On Mon, Mar 09, 2020 at 10:29:42PM +0200, Laurent Pinchart wrote:
Hi Sam,
On Mon, Mar 09, 2020 at 08:45:41PM +0100, Sam Ravnborg wrote:
On Mon, Mar 09, 2020 at 09:01:27PM +0200, Laurent Pinchart wrote:
On Mon, Mar 09, 2020 at 08:00:47PM +0100, Sam Ravnborg wrote:
On Mon, Mar 09, 2020 at 08:42:10PM +0200, Laurent Pinchart wrote:
The OrtusTech COM43H4M85ULC is a DPI panel, set the connector type accordingly.
Signed-off-by: Laurent Pinchart laurent.pinchart@ideasonboard.com
Reviewed-by: Sam Ravnborg sam@ravnborg.org
I assume you will apply to drm-misc-next - OK?
I still haven't got around to using dim :-)
I can manage - so the entry level is pretty low.
My lame and simple workflow
dim update-branches # save patch from mutt cat mbox | dim apply
Why don't you just pipe the thing into dim straight from mutt? That's what I do. Followed by some amount of dim extract-tag also piped in from mutt.

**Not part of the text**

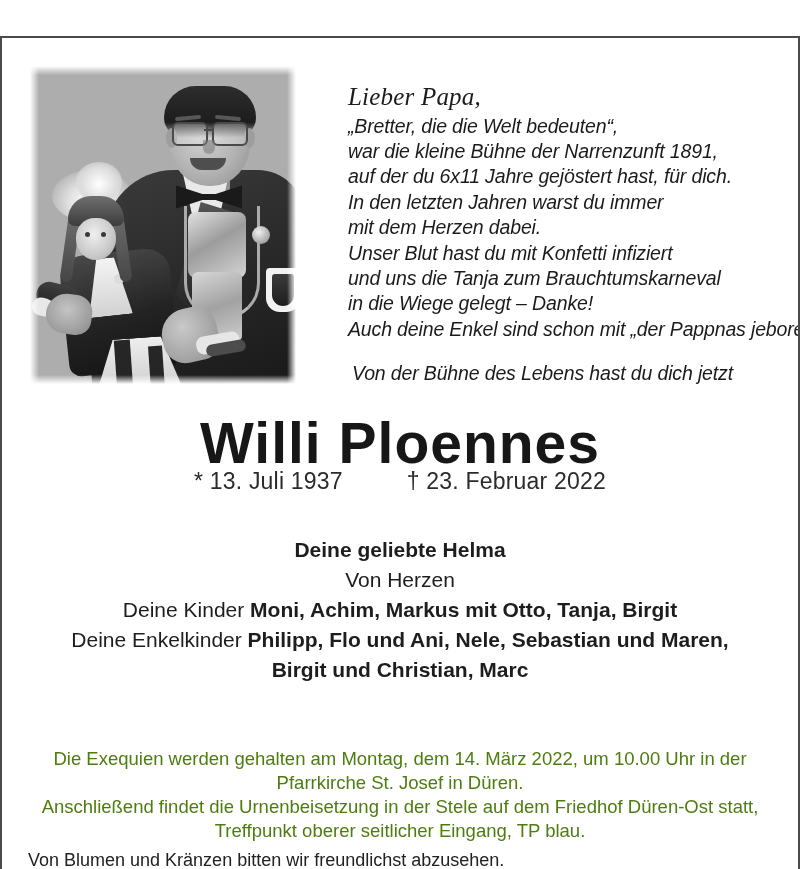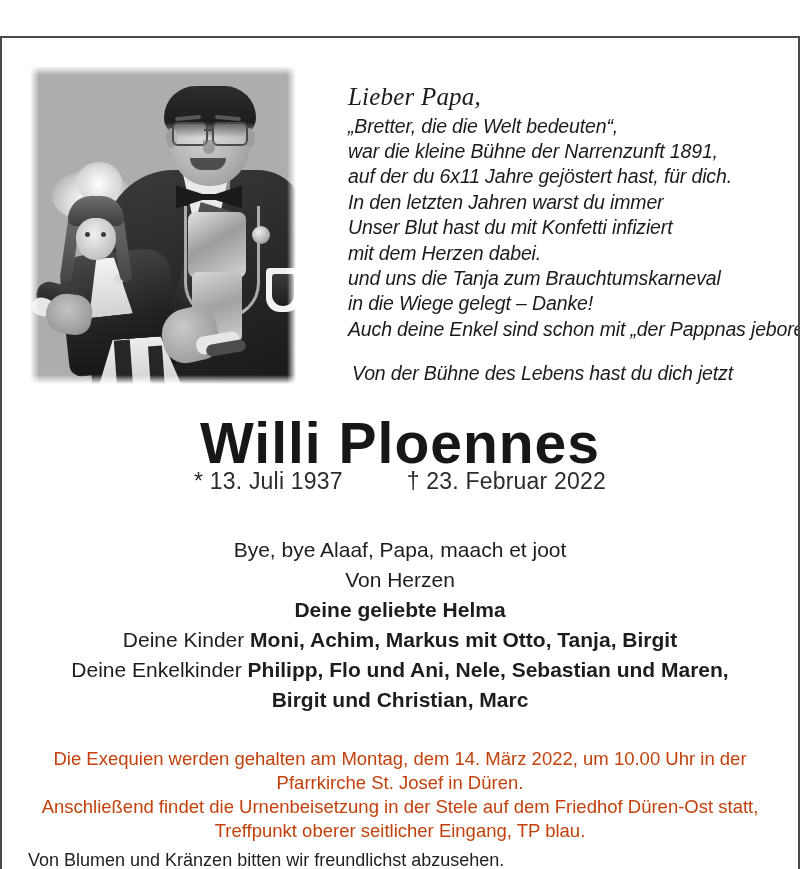"Unser Blut hast du mit" div.poem-line { order: before "mit dem Herzen dabei." -> after "mit dem Herzen dabei." }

git rebase etc. dim checkpatch <= if I make changes while applying #build testing dim push
And when I do my own stuff: dim update-branches git checkout -b sam-my-stuff hacking-hacking commit, commit git rebase --exec "dim add-missing-cc" HEAD~5
dim can do much more than that - but the above is the few dim commands I use. This help me to do things remotely correct.
So maybe this is as good as any time to try out dim?
As good as any, and as bad as any I suppose :-)
There are a few things I don't like with dim, and I haven't found time yet to see how to fix (how live with :-) them yet. Among those issues are
dim requires the kernel tree to be under $DIM_PREFIX. This is my main issue, as I have one kernel tree per project, with and develop for different subsystems in each. I would like dim to instead handle any kernel tree regardless of where it is located on the disk, without requiring me to add another DRM-specific tree to my workflow.
The script auto-updates itself, and I find that to be a security issue that I'm not comfortable with.
What do you mean it auto updates? Never seen anything like that.
- The dim script makes a special case of intel repositories internally, which I don't find very fair. Maybe that can be considered as a compensation for Intel's efforts in DRM development, but a model where the community maintaining drm-misc has to resolve conflicts with drm-intel before it reaches drm-next bothers me.
It doesn't special case Intel repos. It just merges all the repos listed in the config file to create a new drm-tip. There are Intel repos, AMD repos, and various other repos. The point is to keep drm-tip always up to date and working (*). And if you manage to create a conflict you can't solve you can always ping someone who can. Also hoefully no one should be seeing all that many conflicts due to rerere (unless you actually created a new conflict that is).